No. I am looking to conceal the unsightly roof sheathing with the shingle nails poking through. The options I am currently considering are:

1) Fir down between the rafters and then place beadboard planks (approx. 22.5" x 6') between each set of rafters.

2) Nail the beadboard to the underside of the rafters and then trim seams with 1x2 (on every rafter). My thinking is that this will be much easier, and the trim will give the effect of exposed rafters.

I like your idea of flat black paint though.
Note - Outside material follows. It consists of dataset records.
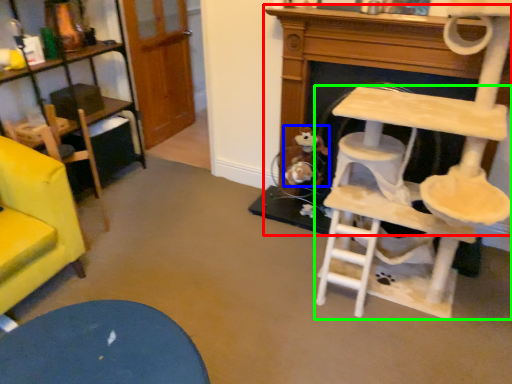
Question: Based on their relative distances, which object is farther from fireplace (highlighted by a red box)? Choose from toy (highlighted by a blue box) and table (highlighted by a green box).

Choices:
 (A) toy
 (B) table

Answer: (B)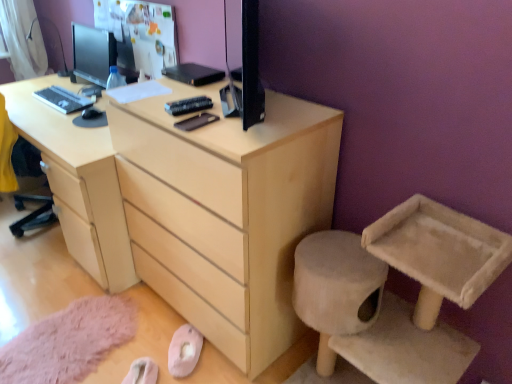
Identify the location of free spot in front of matte black monitor at upper left. (56, 107).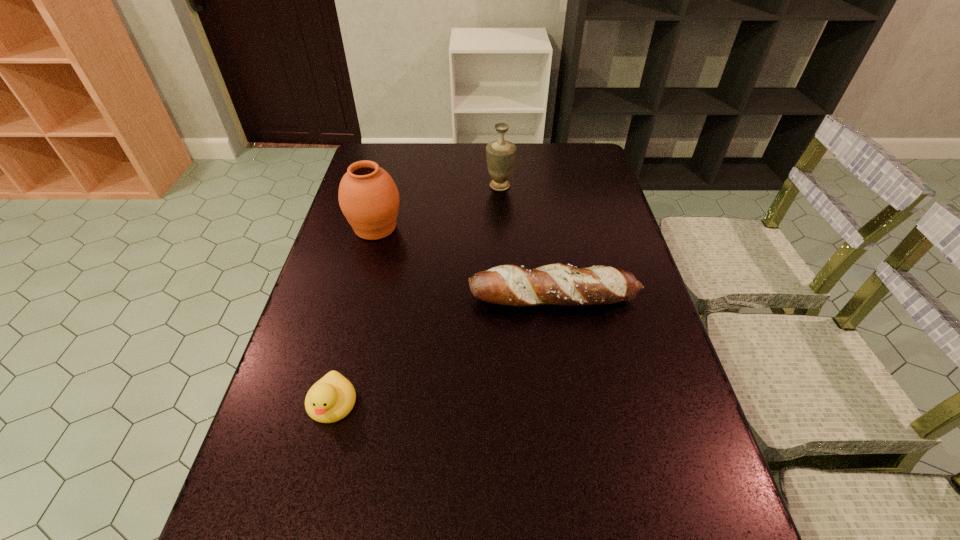
Identify the location of free space that satisfies the following two spatial constraints: 1. on the front side of the baguet; 2. on the right side of the left urn. (357, 297).

Where is `free space that satisfies the following two spatial constraints: 1. on the front side of the baguet; 2. on the left side of the farthest object`? free space that satisfies the following two spatial constraints: 1. on the front side of the baguet; 2. on the left side of the farthest object is located at coordinates (506, 297).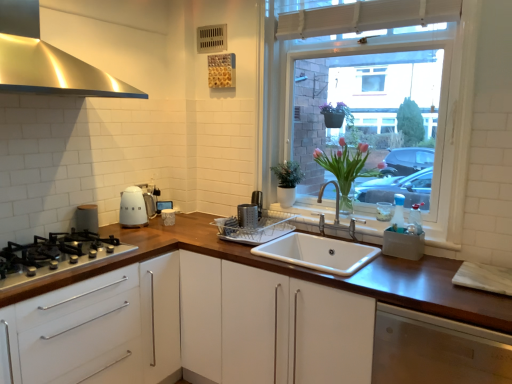
Locate an element on the screen. blank space above matte white kettle at left, which appears as the 2th appliance when viewed from the right (from a real-world perspective) is located at coordinates (134, 188).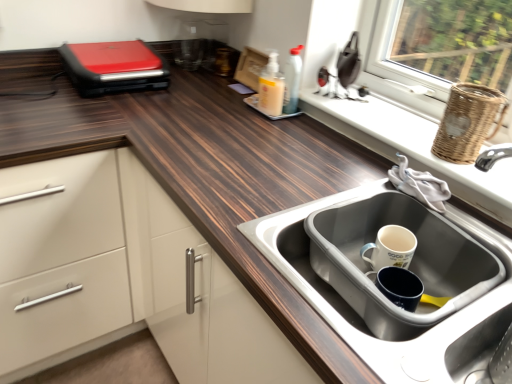
Question: From the image's perspective, is woven brown basket at upper right above or below red matte sandwich maker at upper left?

Choices:
 (A) above
 (B) below

Answer: (B)

Question: Based on their positions, is woven brown basket at upper right located to the left or right of red matte sandwich maker at upper left?

Choices:
 (A) right
 (B) left

Answer: (A)

Question: Which of these objects is positioned farthest from the wooden countertop at upper left?

Choices:
 (A) white wicker basket at right
 (B) woven brown basket at upper right
 (C) red matte sandwich maker at upper left
 (D) white matte mug at sink
 (E) translucent plastic soap dispenser at center

Answer: (B)

Question: Based on their relative distances, which object is farther from the white wicker basket at right?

I might have to test that by painting one section to see how it looks.


----------



## silversport (Feb 4, 2012)

Just giving you some ideas.


----------



## kwikfishron (Mar 11, 2010)

tahens said:


> I am looking to conceal the unsightly roof sheathing with the shingle nails poking through.


Just clip the nails off flush and paint.


----------



## tahens (Jun 5, 2012)

kwikfishron said:


> Just clip the nails off flush and paint.


Not a bad idea either! As I continue to stare at the ceiling, I will now weigh whether or not this isn't just as acceptable as my other options. 

Great forum!


----------



## tahens (Jun 5, 2012)

silversport said:


> Just giving you some ideas.


That is kind of the look we are going for. Thanks for the pics! I'd like to determine how many of my horizontal joists (term?) I can remove to open it up a bit more like shown here. 

Side note: My wife wants the same fan on our porch. Must be a VA thing.


----------



## Gary in WA (Mar 11, 2009)

Check with your local AHJ. Most areas require light-frame roof systems of living spaces to be covered in case of fire; no exposed rafters, ceiling joists, roof sheathing, unless heavy-timber framed.....

Gary


----------